On this site you find some modern stereophotos of various members of the community. I’m really happy to have gotten permission to show them here. If possible I’ve added a link to their own website or social media and I highly recommend to pay them a visit. Among them are also some stereos I’ve taken myself. Unless otherwise stated all images are provided for parallel viewing.
If you want to know more about how to view these images, take a look at Viewing methods. For anyone who feels more comfortable by using a viewer the LSC Lite OWL is a good choice for viewing parallel stereos on screen.
Probably you’ll need to adjust the image size for a better viewing experience. The shortcuts crtl + [+] and crtl + [-] work for most browsers. Crtl + 0 brings everything back to it’s original size. If you have a Mac use cmd instead of ctrl in these shortcuts.
I’m fortunate to be an early riser and love being in my favourite local places just as the sun rises. When you’re there and move, the shafts of light move when you do; when viewed in 3‑D they seem to form an almost solid part of the scene. These were all taken sequentially.
© 2020 Helen Bovill
Helen Bovill (Hull, UK)
I’ve lived in Hull, UK all my life and have been taking stereo photos since 2011, having been inspired to do so by Brian May’s first book on the subject, ‘’A Village Lost and Found’’. The main subjects of my stereo photography are wildlife, nature and rock concerts but since taking up stereo photography I have become more appreciative of architecture and all its fine details that look so good when captured in 3‑D. Although I own a 3‑D camera, the Fuji W3, well over half my stereo photos are taken sequentially on either an iPhone7 or on one of my Canon cameras.
If you think you can not take simultaneous stereo photos without advanced equipment you should definitely take a closer look at this gallery! All of these were taken with a single shot — the only further equipment you need is a mirror. A mirror? That’s right! Read more about this technique in the corresponding article about Mirror stereos.
© 2020 Gordon Au
Gordon Au (New York, USA)
I am an avid stereographer and general 3D experimenter, making stereophotos, stereovideos, anaglyphs, extractions, and conversions, drawing upon a variety of sources, including TV and film, artwork, NASA data, product reviews, and more.

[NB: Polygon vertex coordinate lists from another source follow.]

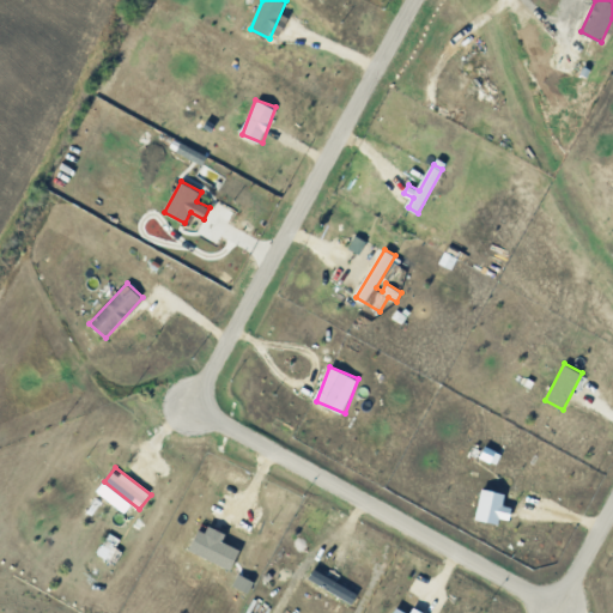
[(514,507),(504,505),(507,493),(483,489),(477,520),(501,523),(502,519),(511,520),(514,507)]
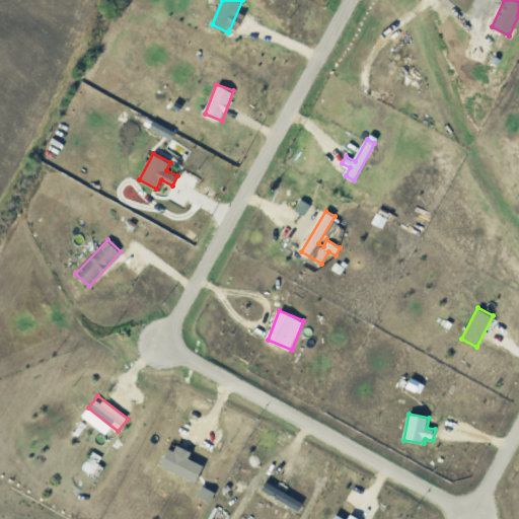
[(169,448),(161,465),(197,483),(204,465),(190,458),(193,451),(178,445),(175,451),(169,448)]
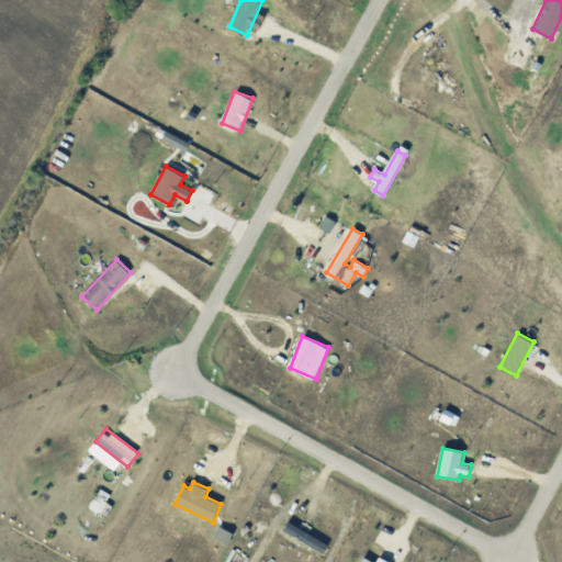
[(328,541),(288,523),(283,534),(324,551),(328,541)]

I experiment with catadioptric stereos, asymmetric framing, video panning / zooming of 3D stills, x‑rays and fog as depth map sources, and more. I am a proud member of and have presented and/or written for the New York Stereoscopic Association, the National Stereoscopic Association, and the International Stereoscopic Union.

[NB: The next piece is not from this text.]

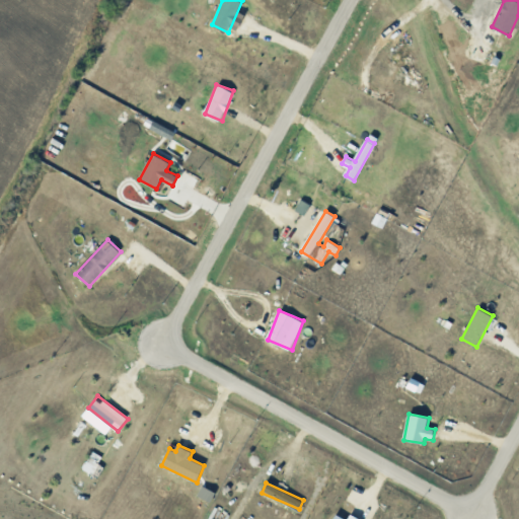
[(216,493),(203,486),(198,496),(211,503),(216,493)]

Here you see the cast members of The St Petersburg Opera Company. All images were created backstage during a performance. The jester is Rigoletto from the famous opera of the same name. The man with the ball is Count Monterone. I will continue this series when we are allowed to return to the stage.
© 2020 Jim Swallow
Jim Swallow (St. Petersburg, Florida USA)
I am a fine art photographer and began working in 3D in 2009. In 2018 I became more serious about 3‑D photography and explored working with different cameras. I run a photography club in St Petersburg, Florida called the Photographic Art Society to support and inspire others in the art of photography. Photography has been my passion since 1972 and I am a professional since 1981. During the 2020 pandemic my focus has been on creating macro stereo images from flowers in my yard using a Celestron USB microscope.
The Scottish wilderness can be a magical place to be, especially during sunrise in summer. Out in nature so early in the day, alone or not, it is easy to be captivated by the beauty. Photographs don’t always manage to do justice to those magical moments, but with these stereos it is almost possible to feel like you’re standing out there in fresh air, hearing a bird calling in the distance, as you witness the sun painting the sky in bright colours.
© 2020 Janina Assmus
Janina Assmus (Oberallgäu, Germany)
Since 2017, stereoscopy has been part of my life as a unique way to capture memories of all kinds. My preferred subjects are my dogs, and close-ups of nature, though I’ve also experimented with cityscapes since moving to Vienna part-time in 2019.
All my stereos are sequentials, taken either with my phone, with my Sony A7 or with my Panasonic DMC TZ 100. I suppose part of my style is the attempt to capture scenes that are appealing in mono as well as in stereo, teaching me to view the world from all kinds of unusual perspectives.
The stereo images of Gisela Anna Kölsch are playing games in two ways. Firstly, her favorite photo motifs are toy figures, carefully and playfully staged. But she also plays with those who view of her stereo photos by bending the rules of stereoscopy in allowing her scenes to literally break through the stereo window.
© 2020 Gisela Anna Kölsch
Gisela Anna Kölsch (Munich, Germany)
I never knew of stereo photography until 13 years ago, when I joined a photography community and saw those “strange” double pictures. At first I didn’t know what that was all about, but then I got hooked. Toys are my favourite subjects, especially dinosaurs and other figures. I’m not a perfect photographer, my true passion is editing photos and creating special frames for my stereos. I take all my stereo pairs sequentially, using the so called ‘cha-cha’ method.